Define the sequence $a_n = \lfloor \alpha n \rfloor$ for a real number $\alpha$. Is there any pair of natural numbers $k, l$ satisfying the following condition?: $$\sum_{n=1}^k a_n = \sum_{n=k+1}^l a_n$$ In other words, can this sequence be divided into two parts with equal sums?
Furthermore, are there infinitely many pairs $k,l$ that satisfy this condition, or does there exist a real number $\alpha$ such that there are either a finite number of solutions or no solutions at all?
My try:
I have searched for solutions for several numbers.
- In a case of $\alpha=1$, the smallest solution is $k=2,l=3$, because $1+2=3$. The next solution is $k=14,l=20$. $k$ is A053141, $l$ is A001652 and the sum is A075528. This pattern holds true for all integer $\alpha$.
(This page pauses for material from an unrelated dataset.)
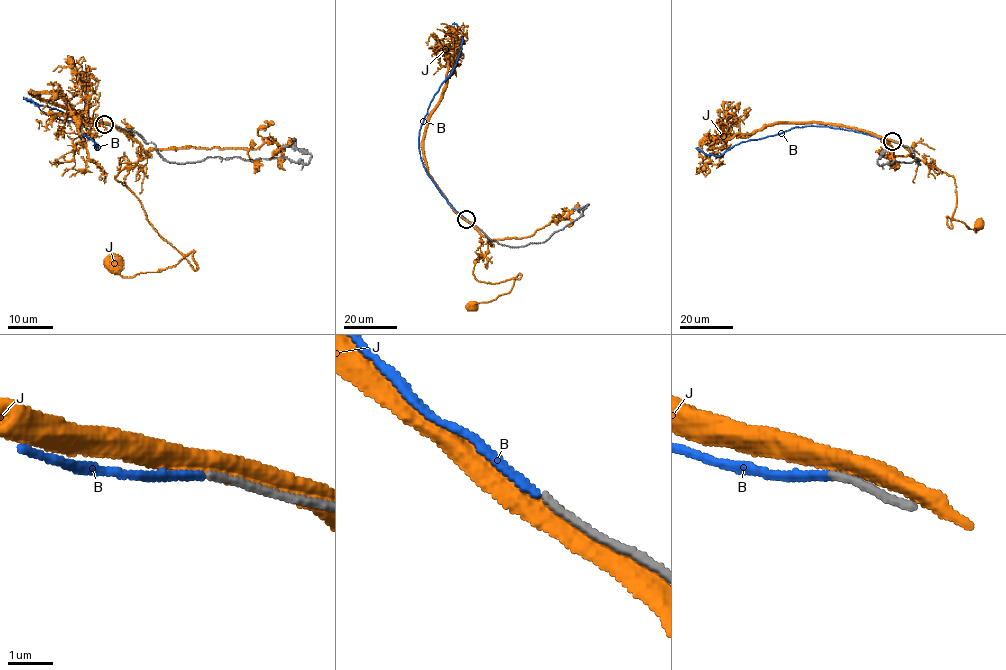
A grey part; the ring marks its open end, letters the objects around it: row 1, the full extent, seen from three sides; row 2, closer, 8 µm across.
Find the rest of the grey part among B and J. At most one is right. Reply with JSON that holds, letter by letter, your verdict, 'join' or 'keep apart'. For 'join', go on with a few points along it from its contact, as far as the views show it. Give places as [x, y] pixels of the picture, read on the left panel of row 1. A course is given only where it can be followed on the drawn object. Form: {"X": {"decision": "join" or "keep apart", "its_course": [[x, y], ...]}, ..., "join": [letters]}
{"B": {"decision": "join", "its_course": [[103, 124], [92, 124], [24, 98], [45, 113], [82, 124], [95, 148], [98, 146], [86, 136], [80, 137]]}, "J": {"decision": "keep apart"}, "join": ["B"]}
- When $\alpha=\pi$, the smallest solution is $k=2,l=3$, $3+6=9$.
- When $\alpha=e$, the smallest solution is $k=19, l=27$, $2+5+8+10+13+16+19+21+24+27+29+32+35+38+40+43+46+48+51=54+57+59+62+65+67+70+73$.
- When $\alpha=e^2$, the smallest solution is $k=12778,l=18071$.
- For fractions with a denominator of $3$, the smallest solution tends to be larger. When $\alpha = 7/3$ it is $k = 60,l = 85$, when $\alpha = 23/3$ it is $k = 102744180, l = 145302213$, and furthermore, when $\alpha = 71/3$ it is $k = 258279187692151687649783580, l = 365261930112947083771975701$.
- Additionally, using the fact that the partial sums of $\{ a_n \}$ can be expressed as a set of quadratic Diophantine equations, I have confirmed that there are infinitely many pairs $k, l$ for rational $\alpha$ where $-10 < \alpha < 10$ and its denominator is up to 20.
Also, I found it to be true for some range of $\alpha$:
- When $0 \leq \alpha < \frac{1}{2}$, $a_n = 0, 0, \ldots$ so the solution is $k=1, l=2$.
- When $\frac{1}{2} \leq \alpha < \frac{2}{3}$, $a_n = 0, 1, 1, \ldots$ so the solution is $k=2, l=3$.
- When $\frac{2}{3} \leq \alpha < \frac{5}{7}$, $a_n = 0, 1, 2, 2, 3, 4, 4$ and since $0+1+2+2+3 = 4+4$, the solution is $k=5, l=7$.
- When $\frac{5}{7} \leq \alpha < \frac{13}{18}$, the solution is $k=17, l=24$.
- Similarly, using a computer, I have confirmed that there is at least one solution in the range $-0.58110\ldots=-1800169841164/3097849628081<\alpha<503914285046/366091395809=1.37647\ldots$.
From a probability perspective, considering that $a_n\simeq\alpha n$, we have $S_n=\sum_{i=1}^n a_i\simeq \frac{\alpha}{2}n^2$. Solving $2S_k=S_l$ in the range of real numbers gives $l\simeq\sqrt{2}k$, and assuming there is no arbitrary distribution for $S_n$, the probability of this being an integer is about $\frac{1}{\sqrt{2}\alpha k}$, and when summing over $k$, it diverges. In other words, it is expected that there are infinitely many $k, l$.
If there is at least one solution for all rational $\alpha$, then there is at least one solution for all real $\alpha$ because we can bound the $\alpha$ between two rational numbers whose ${a_n}$ are the same up to the solution, but this method does not prove that there are infinitely many solutions.